▶ _TASK_
Examine the material below. Gather every line in which the string "from" appears.

▶ _GIVEN INFORMATION_

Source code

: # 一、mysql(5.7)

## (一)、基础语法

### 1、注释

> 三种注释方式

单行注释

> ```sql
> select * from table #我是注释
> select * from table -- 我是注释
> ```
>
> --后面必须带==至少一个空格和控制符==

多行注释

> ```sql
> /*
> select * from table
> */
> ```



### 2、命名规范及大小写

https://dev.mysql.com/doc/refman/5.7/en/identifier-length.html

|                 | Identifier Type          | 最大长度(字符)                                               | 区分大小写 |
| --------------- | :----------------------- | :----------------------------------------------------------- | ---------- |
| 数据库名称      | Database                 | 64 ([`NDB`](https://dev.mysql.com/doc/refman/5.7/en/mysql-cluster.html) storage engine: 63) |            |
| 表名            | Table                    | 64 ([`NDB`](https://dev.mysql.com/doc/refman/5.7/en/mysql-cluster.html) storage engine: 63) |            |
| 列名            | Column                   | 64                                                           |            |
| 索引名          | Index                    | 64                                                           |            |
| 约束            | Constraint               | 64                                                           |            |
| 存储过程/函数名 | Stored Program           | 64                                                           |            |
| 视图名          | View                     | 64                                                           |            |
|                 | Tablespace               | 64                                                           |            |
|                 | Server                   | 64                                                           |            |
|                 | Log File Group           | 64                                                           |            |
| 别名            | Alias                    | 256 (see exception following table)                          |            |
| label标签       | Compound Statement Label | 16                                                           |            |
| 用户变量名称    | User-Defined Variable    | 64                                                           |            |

▶ _RESPONSE_
> select * from table #我是注释
> select * from table -- 我是注释
> select * from table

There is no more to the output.